Mariana Da Silva Gabriel
Mariana Da Silva Gabriel (She/Her) is a musicology PhD student at the University of California, Davis. Originally from Portugal, Mariana moved to the United Kingdom at the age of six. She received her bachelor’s degree from Cardiff University and her master’s from the University of Oxford. Her research interests are in the interplay between music and politics under authoritarian regimes, and music-making as a societal response to those regimes.
Her undergraduate dissertation(s) focused on music as a means of propaganda in Nazi and Soviet Newsreels during World War II and a unique “three-dimensional” (as a native Portuguese in the diaspora, a female performer, and musicologist) study on Fado and a Portuguese urban folk genre. During her Master’s, she combined her two dissertations and delved into the propagandist use of Fado during the Portuguese dictatorship. Studying under Professor Jason Stanyek, she researched and dissected the Brazilian song Cálice, written under the Brazilian dictatorship, now widely regarded as a protest anthem.
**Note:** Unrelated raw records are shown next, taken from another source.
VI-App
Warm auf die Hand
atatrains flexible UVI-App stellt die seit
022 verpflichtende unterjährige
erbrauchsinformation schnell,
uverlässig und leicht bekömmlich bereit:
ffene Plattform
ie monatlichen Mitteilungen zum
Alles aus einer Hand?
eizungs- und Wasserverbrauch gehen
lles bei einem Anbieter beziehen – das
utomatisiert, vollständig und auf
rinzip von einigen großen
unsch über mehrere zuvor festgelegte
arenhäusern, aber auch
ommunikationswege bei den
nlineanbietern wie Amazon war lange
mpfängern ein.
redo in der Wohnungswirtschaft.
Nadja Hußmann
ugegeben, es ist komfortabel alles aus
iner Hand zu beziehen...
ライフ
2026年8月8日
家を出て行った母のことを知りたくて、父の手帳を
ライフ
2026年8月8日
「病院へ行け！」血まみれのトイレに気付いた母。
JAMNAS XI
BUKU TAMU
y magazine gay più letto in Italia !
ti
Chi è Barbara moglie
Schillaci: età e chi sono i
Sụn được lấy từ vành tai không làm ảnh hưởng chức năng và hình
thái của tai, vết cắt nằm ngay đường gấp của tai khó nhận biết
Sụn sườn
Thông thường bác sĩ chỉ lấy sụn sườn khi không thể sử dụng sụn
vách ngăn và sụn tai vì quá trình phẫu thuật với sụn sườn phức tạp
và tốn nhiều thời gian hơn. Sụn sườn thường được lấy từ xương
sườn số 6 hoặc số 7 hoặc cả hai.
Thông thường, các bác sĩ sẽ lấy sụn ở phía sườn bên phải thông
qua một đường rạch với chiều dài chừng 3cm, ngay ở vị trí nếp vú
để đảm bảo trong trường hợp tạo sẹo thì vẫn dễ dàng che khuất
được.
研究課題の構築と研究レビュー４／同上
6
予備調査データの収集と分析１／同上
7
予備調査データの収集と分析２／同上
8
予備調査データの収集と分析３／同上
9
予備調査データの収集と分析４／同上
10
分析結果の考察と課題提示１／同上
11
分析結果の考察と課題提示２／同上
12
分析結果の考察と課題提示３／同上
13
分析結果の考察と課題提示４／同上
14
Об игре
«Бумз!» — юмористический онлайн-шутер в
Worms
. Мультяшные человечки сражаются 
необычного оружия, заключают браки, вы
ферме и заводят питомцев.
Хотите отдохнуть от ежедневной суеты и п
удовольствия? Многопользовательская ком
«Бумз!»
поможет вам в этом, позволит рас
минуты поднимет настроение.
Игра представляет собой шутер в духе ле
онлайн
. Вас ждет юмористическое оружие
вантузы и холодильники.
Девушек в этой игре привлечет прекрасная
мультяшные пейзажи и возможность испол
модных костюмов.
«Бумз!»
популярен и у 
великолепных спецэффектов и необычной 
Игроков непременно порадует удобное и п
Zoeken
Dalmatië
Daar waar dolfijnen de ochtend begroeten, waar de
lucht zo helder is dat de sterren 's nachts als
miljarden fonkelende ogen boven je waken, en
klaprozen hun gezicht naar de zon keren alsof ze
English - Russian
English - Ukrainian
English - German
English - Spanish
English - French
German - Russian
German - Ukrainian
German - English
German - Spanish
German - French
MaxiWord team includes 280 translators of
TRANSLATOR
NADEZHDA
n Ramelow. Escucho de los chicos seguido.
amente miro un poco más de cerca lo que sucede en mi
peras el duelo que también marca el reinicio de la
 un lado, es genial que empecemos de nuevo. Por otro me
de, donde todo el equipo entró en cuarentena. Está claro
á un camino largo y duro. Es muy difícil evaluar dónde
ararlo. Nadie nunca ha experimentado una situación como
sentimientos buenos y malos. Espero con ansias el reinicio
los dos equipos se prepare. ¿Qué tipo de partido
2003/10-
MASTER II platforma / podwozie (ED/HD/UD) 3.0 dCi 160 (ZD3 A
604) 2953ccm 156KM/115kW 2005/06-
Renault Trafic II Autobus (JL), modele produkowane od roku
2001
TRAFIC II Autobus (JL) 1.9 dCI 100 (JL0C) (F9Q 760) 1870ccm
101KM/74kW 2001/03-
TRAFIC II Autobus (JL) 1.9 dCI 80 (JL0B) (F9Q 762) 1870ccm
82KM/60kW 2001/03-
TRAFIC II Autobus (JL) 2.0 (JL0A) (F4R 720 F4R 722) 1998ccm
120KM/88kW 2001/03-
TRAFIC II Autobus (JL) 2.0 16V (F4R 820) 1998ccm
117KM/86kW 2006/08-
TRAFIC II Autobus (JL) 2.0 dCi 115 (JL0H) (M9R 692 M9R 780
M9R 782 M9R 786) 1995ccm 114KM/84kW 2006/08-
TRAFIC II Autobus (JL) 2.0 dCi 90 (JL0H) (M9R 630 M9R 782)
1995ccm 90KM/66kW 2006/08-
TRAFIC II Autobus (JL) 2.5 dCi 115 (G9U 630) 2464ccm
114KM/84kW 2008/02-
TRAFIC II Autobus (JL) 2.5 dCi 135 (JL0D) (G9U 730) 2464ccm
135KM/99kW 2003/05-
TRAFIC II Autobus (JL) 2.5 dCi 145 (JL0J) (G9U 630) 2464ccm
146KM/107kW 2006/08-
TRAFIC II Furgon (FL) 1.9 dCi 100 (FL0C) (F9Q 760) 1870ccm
Complementing this study, her final thesis focused on the use of Fado as “covert” and “subversive” protest music during the dictatorship.
Mariana is also a regular and keen performer, having sung in many contexts and locations (ranging from the O2 Arena and Royal Albert Hall in London to a choir tour in China). She is also a piano, voice, and music theory teacher and a lover of rescue dogs.